Politics & Policy

Walking the Walk

Will Democrats keep their promises on spending reform?

As many Republicans and free-market conservatives lament the 2006 midterm-election sweep, it must be noted that the first day of the new House Democratic majority holds a potentially surprising and ironic silver lining for supporters of fiscal restraint and fundamental pork-barrel-earmark reform. That’s because on January 3, the new Democratic leadership will either enact the strong earmark reforms they called for two months ago, or they will be immediately exposed as purveyors of breathtaking hypocrisy.
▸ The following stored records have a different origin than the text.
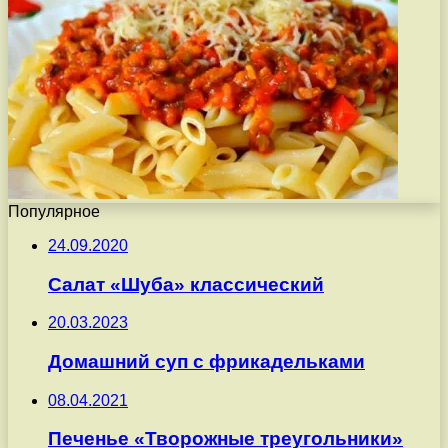
Популярное
24.09.2020
Салат «Шуба» классический
20.03.2023
Домашний суп с фрикадельками
08.04.2021
Печенье «Творожные треугольники»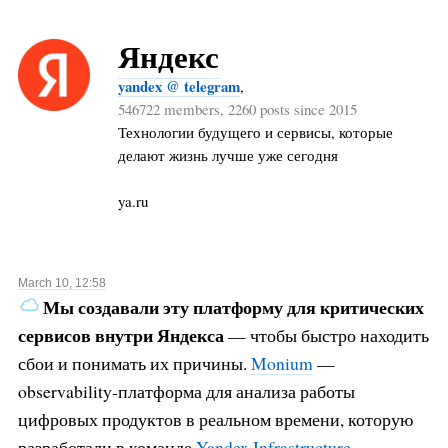
Яндекс
yandex @ telegram
,
546722 members, 2260 posts since 2015
Технологии будущего и сервисы, которые
делают жизнь лучше уже сегодня
ya.ru
March 10, 12:58
Мы создавали эту платформу для критических
сервисов внутри Яндекса
— чтобы быстро находить
сбои и понимать их причины.
Monium
—
observability-платформа для анализа работы
цифровых продуктов в реальном времени, которую
разработали в команде
Yandex Infrastructure
.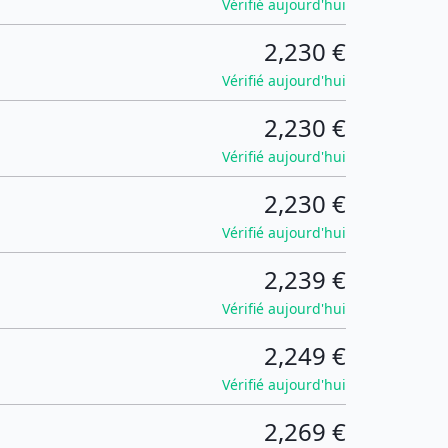
Vérifié aujourd'hui
2,230 €
Vérifié aujourd'hui
2,230 €
Vérifié aujourd'hui
2,230 €
Vérifié aujourd'hui
2,239 €
Vérifié aujourd'hui
2,249 €
Vérifié aujourd'hui
2,269 €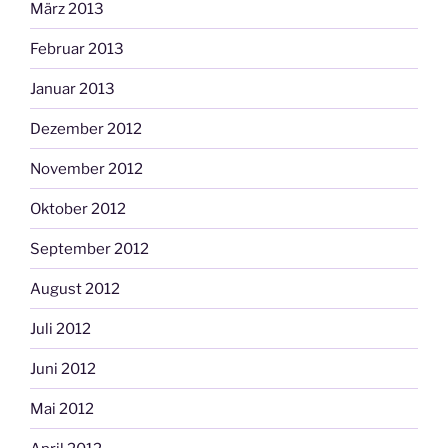
März 2013
Februar 2013
Januar 2013
Dezember 2012
November 2012
Oktober 2012
September 2012
August 2012
Juli 2012
Juni 2012
Mai 2012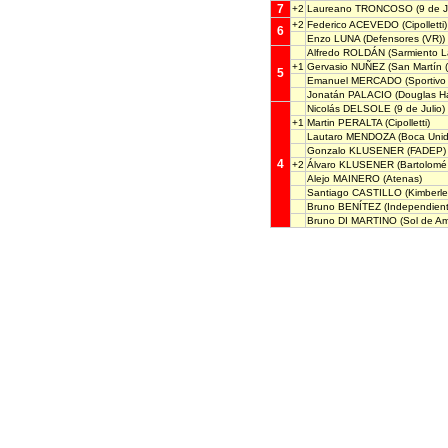
7
+2
Laureano TRONCOSO
(9 de J
+2
Federico ACEVEDO
(Cipolletti)
6
Enzo LUNA
(Defensores (VR))
Alfredo ROLDÁN
(Sarmiento L
+1
Gervasio NUÑEZ
(San Martín 
5
Emanuel MERCADO
(Sportivo
Jonatán PALACIO
(Douglas Ha
Nicolás DELSOLE
(9 de Julio)
+1
Martin PERALTA
(Cipolletti)
Lautaro MENDOZA
(Boca Unid
Gonzalo KLUSENER
(FADEP)
4
+2
Álvaro KLUSENER
(Bartolomé 
Alejo MAINERO
(Atenas)
Santiago CASTILLO
(Kimberle
Bruno BENÍTEZ
(Independient
Bruno DI MARTINO
(Sol de Am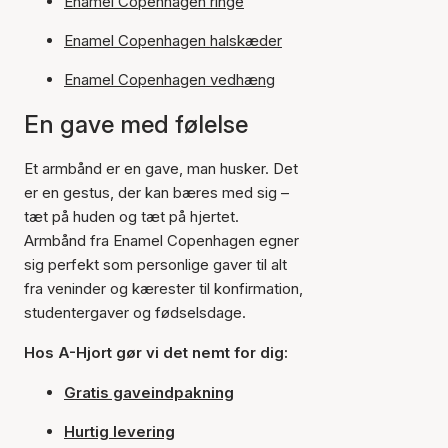
Enamel Copenhagen ringe
Enamel Copenhagen halskæder
Enamel Copenhagen vedhæng
En gave med følelse
Et armbånd er en gave, man husker. Det
er en gestus, der kan bæres med sig –
tæt på huden og tæt på hjertet.
Armbånd fra Enamel Copenhagen egner
sig perfekt som personlige gaver til alt
fra veninder og kærester til konfirmation,
studentergaver og fødselsdage.
Hos A-Hjort gør vi det nemt for dig:
Gratis gaveindpakning
Hurtig levering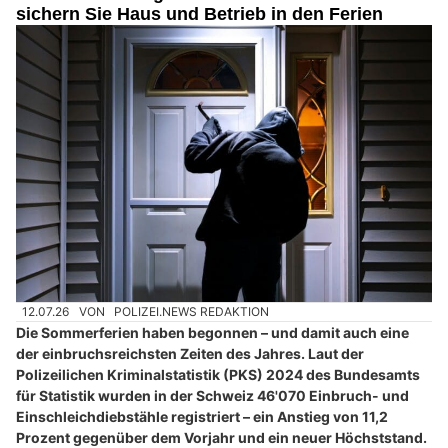
sichern Sie Haus und Betrieb in den Ferien
12.07.26
VON
POLIZEI.NEWS REDAKTION
Die Sommerferien haben begonnen – und damit auch eine
der einbruchsreichsten Zeiten des Jahres. Laut der
Polizeilichen Kriminalstatistik (PKS) 2024 des Bundesamts
für Statistik wurden in der Schweiz 46'070 Einbruch- und
Einschleichdiebstähle registriert – ein Anstieg von 11,2
Prozent gegenüber dem Vorjahr und ein neuer Höchststand.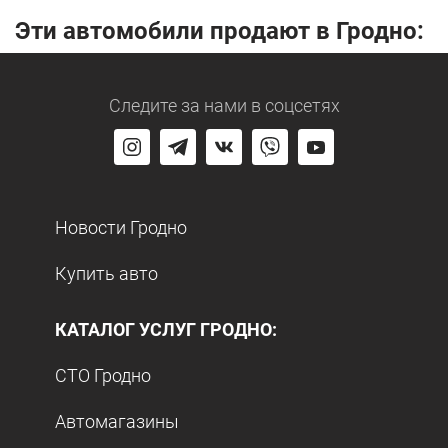
Эти автомобили продают в Гродно:
Следите за нами
в соцсетях
Новости Гродно
Купить авто
КАТАЛОГ УСЛУГ ГРОДНО:
СТО Гродно
Автомагазины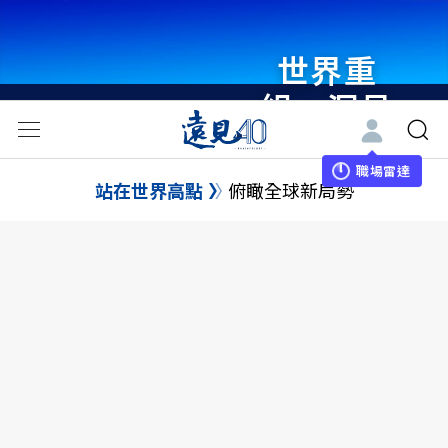
世界重
組・洞見
未來 與
世界領袖
職場雷達
站在世界高點
俯瞰全球新局勢
同行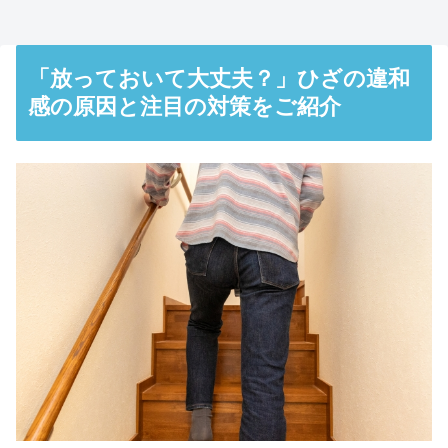
「放っておいて大丈夫？」ひざの違和
感の原因と注目の対策をご紹介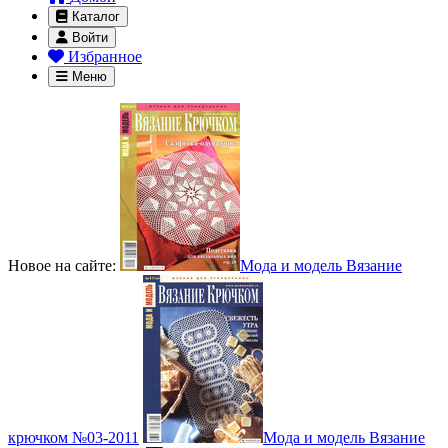
Каталог
Войти
Избранное
Меню
Новое на сайте:
Мода и модель Вязание
крючком №03-2011
Мода и модель Вязание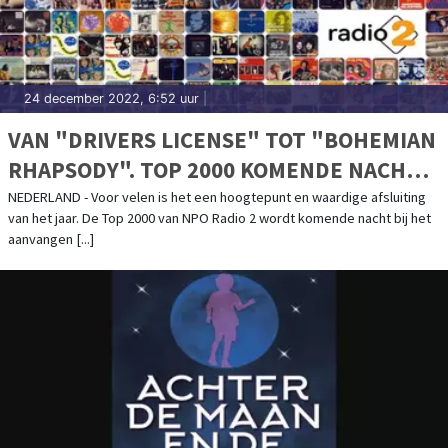
24 december 2022, 6:52 uur
|
VAN "DRIVERS LICENSE" TOT "BOHEMIAN
RHAPSODY". TOP 2000 KOMENDE NACHT
VAN START
NEDERLAND - Voor velen is het een hoogtepunt en waardige afsluiting
van het jaar. De Top 2000 van NPO Radio 2 wordt komende nacht bij het
aanvangen [...]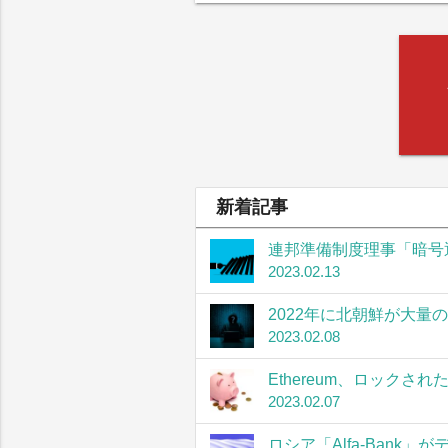
新着記事
連邦準備制度理事「暗号
2023.02.13
2022年に北朝鮮が大量
2023.02.08
Ethereum、ロック
2023.02.07
ロシア「Alfa-Bank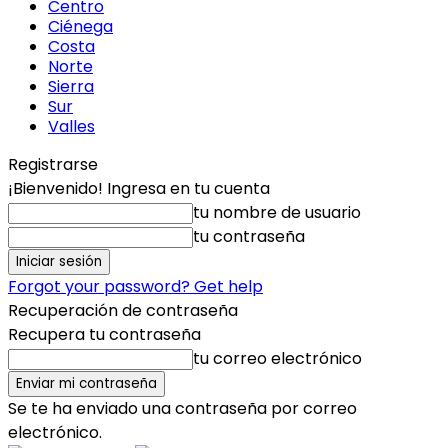
Centro
Ciénega
Costa
Norte
Sierra
Sur
Valles
Registrarse
¡Bienvenido! Ingresa en tu cuenta
tu nombre de usuario
tu contraseña
Forgot your password? Get help
Recuperación de contraseña
Recupera tu contraseña
tu correo electrónico
Se te ha enviado una contraseña por correo
electrónico.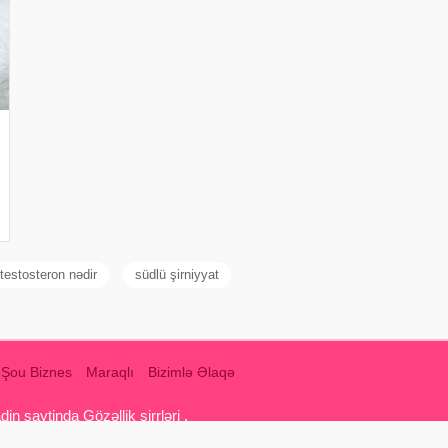
testosteron nədir
südlü şirniyyat
Şou Biznes
Maraqlı
Bizimlə Əlaqə
 saytinda Gözəllik sirrləri ,
q yemekleri, intim münasibətlər, qadin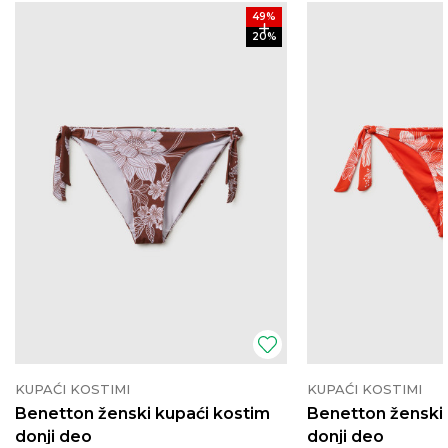
49
%
20
%
KUPAĆI KOSTIMI
KUPAĆI KOSTIMI
Benetton ženski kupaći kostim
Benetton ženski 
donji deo
donji deo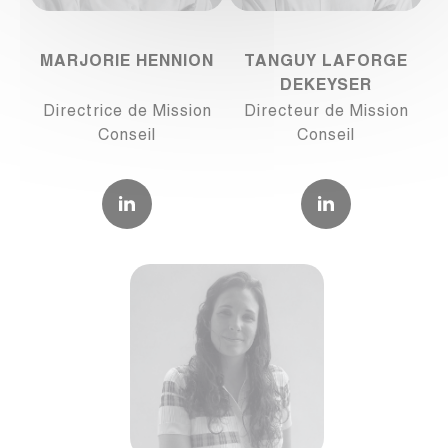
MARJORIE HENNION
TANGUY LAFORGE
DEKEYSER
Directrice de Mission
Directeur de Mission
Conseil
Conseil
You probably recall that in September, House Republicans pushed through a very modest internal earmark-reform rules package that requires members of Congress merely to attach their names to most earmarks. The reform was riddled with loopholes and fell far short of the comprehensive spending-reform ideals for which most taxpayer advocates had fought. While GOP House leaders admitted that their reforms were modest, due to strong opposition from members of the Appropriations Committee on both sides of the aisle, they likely represented the best set of reforms that could garner enough support to pass the House.

 

At the time, House minority leader Nancy Pelosi was quoted in various news accounts as calling the reform package a “sham” that “does not save one penny or prevent one earmark.” Pelosi also reportedly called it “just a political gimmick to make it look as if something is happening,” and promised that “Democrats are fighting for sweeping Congressional reforms to ensure that members are held to the highest ethical standards.” On numerous occasions Pelosi even said that she’d like to end earmarks completely.

 

On September 15, Congressional Quarterly paraphrased Pelosi’s spokesman as saying that the Democratic leader “would seek to enact a package with greater disclosure requirements, including both the sponsors and recipients of earmarks. It also would require lawmakers to certify that there is no financial relationship between an earmark’s author and the recipient.”

 

The package outlined by Pelosi’s spokesman in September was largely embodied by a package offered by Democratic congressmen Rahm Emanuel and Chris Van Hollen. This stronger Democratic package, which Republicans refused to schedule for an up-or-down vote, included many of the reforms we called for on our nationwide Ending Earmarks Express bus tour throughout this year: that members of Congress and their families cannot personally benefit from earmarks, that earmarks cannot be included in conference reports if they are not first included in earlier House- or Senate-passed legislation, and that members of Congress cannot secure earmarks for entities or lobbying firms that employ their family members or former staffers.

 

These are common-sense ideas that will help save taxpayers money and restore some integrity to how taxpayer dollars are spent. The big question now is whether the Democratic leaders who called for these strong pork-barrel earmark reforms in the minority will actually enact them when they become the majority. The good news for taxpayers is that we’ll be able to answer this question on the House Democrats’ very first day in the majority.

 

At the commencement of every new congressional session, the majority party has to approve a new set of internal rules that govern how the House is run. These rules will include guidelines for how pork-barrel earmarks can or cannot be sneaked into spending bills.

 

If the Democratic leaders who called for a stronger earmark-reform package in September include the reforms in their first-day rules changes, it will be a policy win for taxpayers that Republicans were either unwilling or unable to provide. And if the new Democratic leadership cynically refuses to improve on the modest reform that they recently decried as a “sham,” taxpayers will immediately know that Democrats are not serious about changing the way Washington works.

 

Either way, taxpayers have something to gain on January 3. Whether that turns out to be less wasteful and corrupt pork-barrel spending or the exposure of blatant hypocrisy in the new congressional leadership is completely up to Nancy Pelosi and her fellow Democrats. And the taxpayers will definitely be watching.

 

 Tim Phillips is president of Americans for Prosperity, which visited 37 states and drove more than 10,000 miles on the Ending Earmarks Express road tour this year.